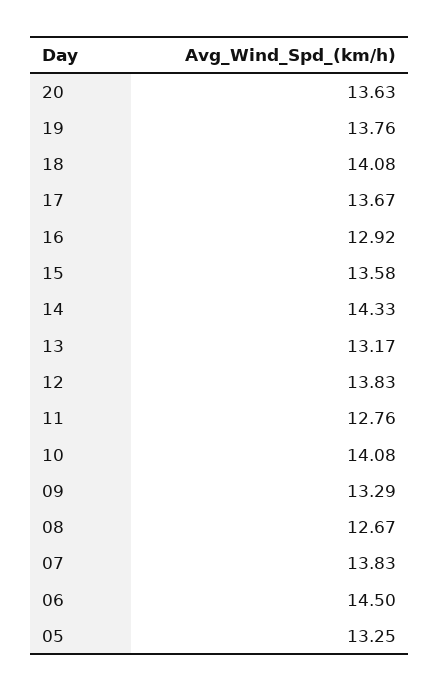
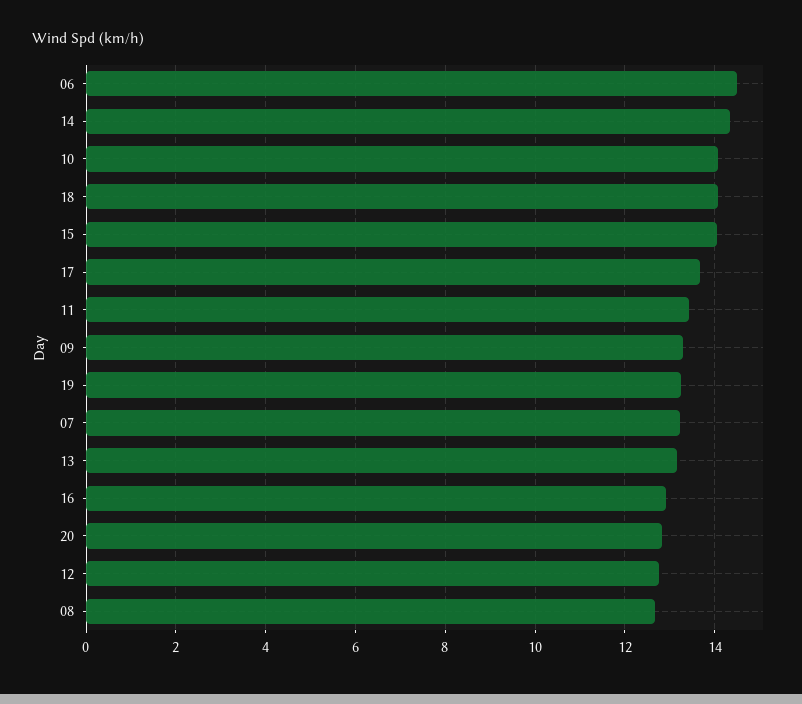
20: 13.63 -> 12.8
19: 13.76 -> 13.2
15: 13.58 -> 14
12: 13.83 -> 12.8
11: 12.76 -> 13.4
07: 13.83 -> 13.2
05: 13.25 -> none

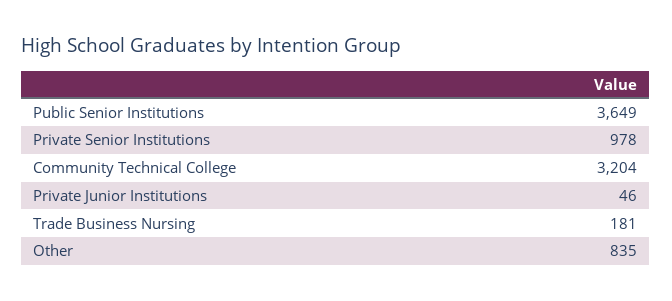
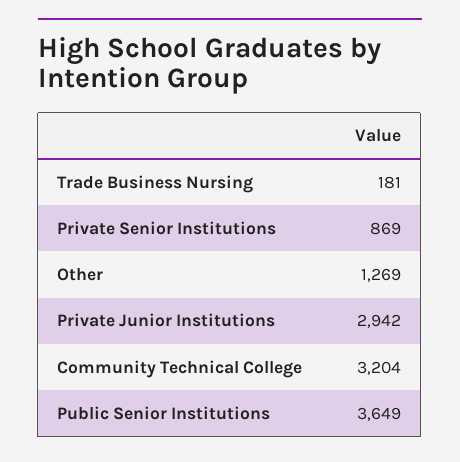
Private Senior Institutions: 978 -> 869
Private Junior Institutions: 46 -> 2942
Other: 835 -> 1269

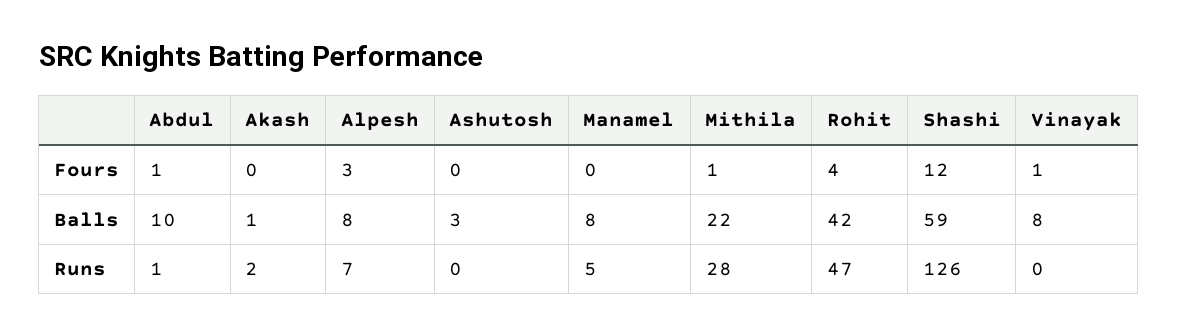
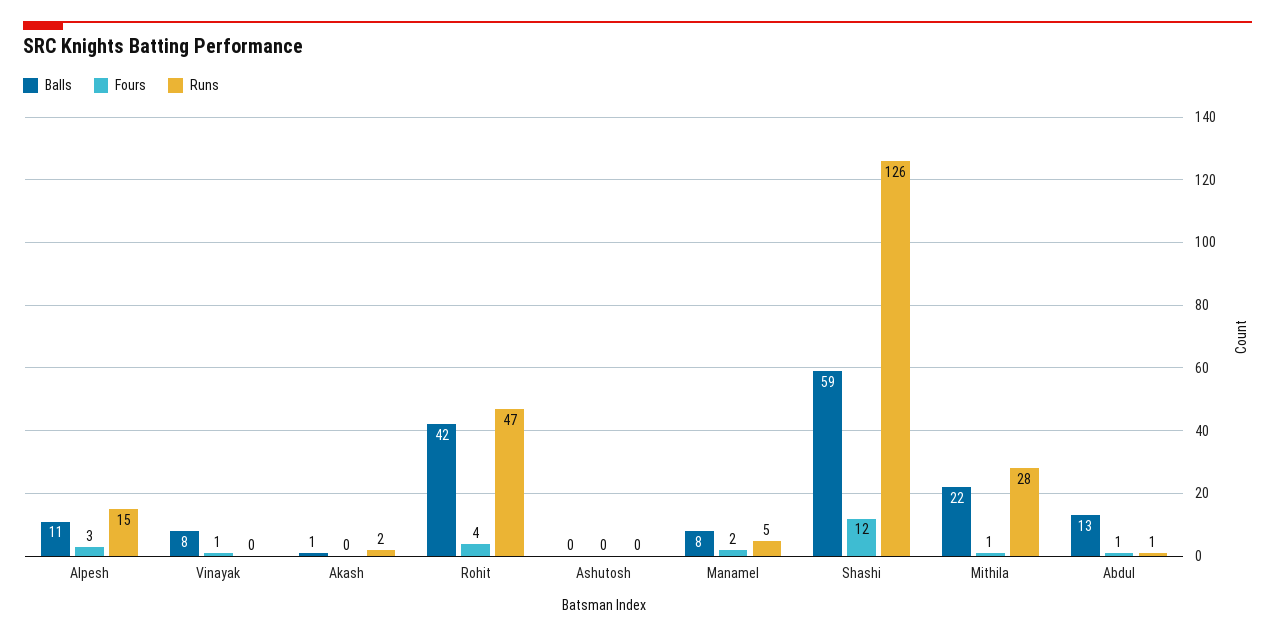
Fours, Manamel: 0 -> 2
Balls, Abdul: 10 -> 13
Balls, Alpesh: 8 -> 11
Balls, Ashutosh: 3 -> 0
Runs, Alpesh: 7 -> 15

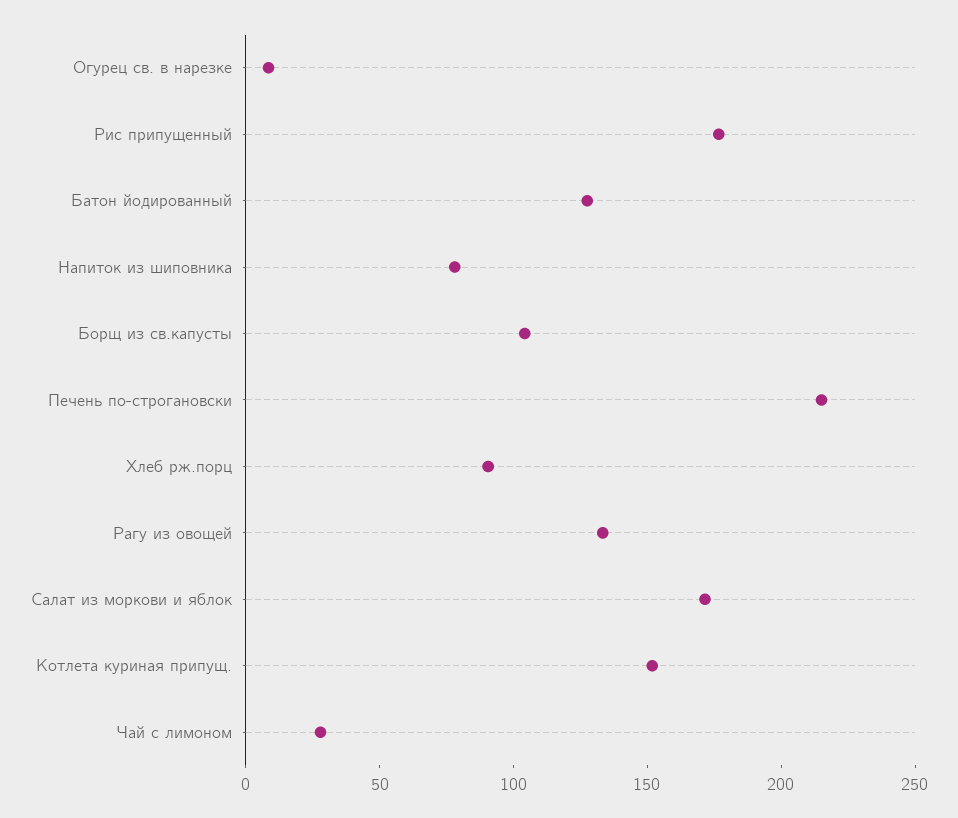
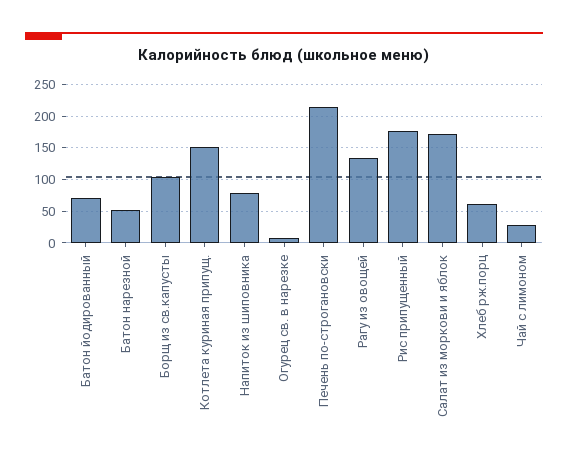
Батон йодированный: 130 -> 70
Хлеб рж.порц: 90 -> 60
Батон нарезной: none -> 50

------------------------------------------------------------------------

* _Instructions to follow_: Full transcription of the material, exact in every line, without images.

* _Answer to this task_:
20: 13.63 -> 12.8
19: 13.76 -> 13.2
15: 13.58 -> 14
12: 13.83 -> 12.8
11: 12.76 -> 13.4
07: 13.83 -> 13.2
05: 13.25 -> none

Private Senior Institutions: 978 -> 869
Private Junior Institutions: 46 -> 2942
Other: 835 -> 1269

Fours, Manamel: 0 -> 2
Balls, Abdul: 10 -> 13
Balls, Alpesh: 8 -> 11
Balls, Ashutosh: 3 -> 0
Runs, Alpesh: 7 -> 15

Батон йодированный: 130 -> 70
Хлеб рж.порц: 90 -> 60
Батон нарезной: none -> 50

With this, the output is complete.